Work instructions:
Can you reproduce every one of the items below line for line, keeping each character, line break, and language unchanged?
::: Information given
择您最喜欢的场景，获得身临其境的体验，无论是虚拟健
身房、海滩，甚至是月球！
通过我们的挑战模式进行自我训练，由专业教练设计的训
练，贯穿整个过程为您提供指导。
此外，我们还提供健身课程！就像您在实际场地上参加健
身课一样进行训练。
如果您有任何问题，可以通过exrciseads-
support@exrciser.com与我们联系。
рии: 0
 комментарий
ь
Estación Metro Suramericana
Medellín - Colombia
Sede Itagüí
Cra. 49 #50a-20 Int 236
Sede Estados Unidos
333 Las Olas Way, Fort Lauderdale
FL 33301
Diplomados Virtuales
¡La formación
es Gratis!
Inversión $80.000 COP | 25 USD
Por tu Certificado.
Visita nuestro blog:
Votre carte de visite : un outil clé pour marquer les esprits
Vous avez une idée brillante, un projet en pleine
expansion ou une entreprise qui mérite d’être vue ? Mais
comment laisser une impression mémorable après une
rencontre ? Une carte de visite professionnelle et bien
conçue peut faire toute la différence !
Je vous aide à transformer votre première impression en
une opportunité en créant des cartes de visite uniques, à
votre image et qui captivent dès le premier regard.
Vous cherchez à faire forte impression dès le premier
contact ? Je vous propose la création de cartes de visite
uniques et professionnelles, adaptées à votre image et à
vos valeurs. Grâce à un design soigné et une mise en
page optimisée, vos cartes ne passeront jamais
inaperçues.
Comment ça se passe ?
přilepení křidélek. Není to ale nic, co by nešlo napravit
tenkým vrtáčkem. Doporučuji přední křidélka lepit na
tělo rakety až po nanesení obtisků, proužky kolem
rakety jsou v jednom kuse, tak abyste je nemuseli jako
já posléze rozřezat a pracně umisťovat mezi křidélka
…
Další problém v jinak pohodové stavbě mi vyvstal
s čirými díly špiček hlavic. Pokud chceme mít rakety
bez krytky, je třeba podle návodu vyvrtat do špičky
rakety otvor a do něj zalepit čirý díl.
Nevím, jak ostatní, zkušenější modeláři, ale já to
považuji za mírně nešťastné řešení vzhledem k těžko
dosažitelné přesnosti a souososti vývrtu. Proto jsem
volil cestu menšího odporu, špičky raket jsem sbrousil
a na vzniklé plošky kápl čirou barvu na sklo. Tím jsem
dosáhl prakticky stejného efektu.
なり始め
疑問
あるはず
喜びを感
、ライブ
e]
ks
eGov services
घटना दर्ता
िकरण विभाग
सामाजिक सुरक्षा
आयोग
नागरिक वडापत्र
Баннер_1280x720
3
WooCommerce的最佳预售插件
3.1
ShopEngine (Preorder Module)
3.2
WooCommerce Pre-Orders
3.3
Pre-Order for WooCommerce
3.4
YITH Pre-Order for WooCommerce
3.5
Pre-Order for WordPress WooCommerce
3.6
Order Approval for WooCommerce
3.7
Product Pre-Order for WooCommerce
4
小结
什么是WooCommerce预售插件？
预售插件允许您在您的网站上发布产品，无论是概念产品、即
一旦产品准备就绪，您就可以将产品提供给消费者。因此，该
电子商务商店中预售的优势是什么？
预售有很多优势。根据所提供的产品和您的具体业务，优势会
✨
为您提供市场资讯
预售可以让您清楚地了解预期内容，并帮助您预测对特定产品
::::::
Solution for this task:
择您最喜欢的场景，获得身临其境的体验，无论是虚拟健
身房、海滩，甚至是月球！
通过我们的挑战模式进行自我训练，由专业教练设计的训
练，贯穿整个过程为您提供指导。
此外，我们还提供健身课程！就像您在实际场地上参加健
身课一样进行训练。
如果您有任何问题，可以通过exrciseads-
support@exrciser.com与我们联系。
рии: 0
 комментарий
ь
Estación Metro Suramericana
Medellín - Colombia
Sede Itagüí
Cra. 49 #50a-20 Int 236
Sede Estados Unidos
333 Las Olas Way, Fort Lauderdale
FL 33301
Diplomados Virtuales
¡La formación
es Gratis!
Inversión $80.000 COP | 25 USD
Por tu Certificado.
Visita nuestro blog:
Votre carte de visite : un outil clé pour marquer les esprits
Vous avez une idée brillante, un projet en pleine
expansion ou une entreprise qui mérite d’être vue ? Mais
comment laisser une impression mémorable après une
rencontre ? Une carte de visite professionnelle et bien
conçue peut faire toute la différence !
Je vous aide à transformer votre première impression en
une opportunité en créant des cartes de visite uniques, à
votre image et qui captivent dès le premier regard.
Vous cherchez à faire forte impression dès le premier
contact ? Je vous propose la création de cartes de visite
uniques et professionnelles, adaptées à votre image et à
vos valeurs. Grâce à un design soigné et une mise en
page optimisée, vos cartes ne passeront jamais
inaperçues.
Comment ça se passe ?
přilepení křidélek. Není to ale nic, co by nešlo napravit
tenkým vrtáčkem. Doporučuji přední křidélka lepit na
tělo rakety až po nanesení obtisků, proužky kolem
rakety jsou v jednom kuse, tak abyste je nemuseli jako
já posléze rozřezat a pracně umisťovat mezi křidélka
…
Další problém v jinak pohodové stavbě mi vyvstal
s čirými díly špiček hlavic. Pokud chceme mít rakety
bez krytky, je třeba podle návodu vyvrtat do špičky
rakety otvor a do něj zalepit čirý díl.
Nevím, jak ostatní, zkušenější modeláři, ale já to
považuji za mírně nešťastné řešení vzhledem k těžko
dosažitelné přesnosti a souososti vývrtu. Proto jsem
volil cestu menšího odporu, špičky raket jsem sbrousil
a na vzniklé plošky kápl čirou barvu na sklo. Tím jsem
dosáhl prakticky stejného efektu.
なり始め
疑問
あるはず
喜びを感
、ライブ
e]
ks
eGov services
घटना दर्ता
िकरण विभाग
सामाजिक सुरक्षा
आयोग
नागरिक वडापत्र
Баннер_1280x720
3
WooCommerce的最佳预售插件
3.1
ShopEngine (Preorder Module)
3.2
WooCommerce Pre-Orders
3.3
Pre-Order for WooCommerce
3.4
YITH Pre-Order for WooCommerce
3.5
Pre-Order for WordPress WooCommerce
3.6
Order Approval for WooCommerce
3.7
Product Pre-Order for WooCommerce
4
小结
什么是WooCommerce预售插件？
预售插件允许您在您的网站上发布产品，无论是概念产品、即
一旦产品准备就绪，您就可以将产品提供给消费者。因此，该
电子商务商店中预售的优势是什么？
预售有很多优势。根据所提供的产品和您的具体业务，优势会
✨
为您提供市场资讯
预售可以让您清楚地了解预期内容，并帮助您预测对特定产品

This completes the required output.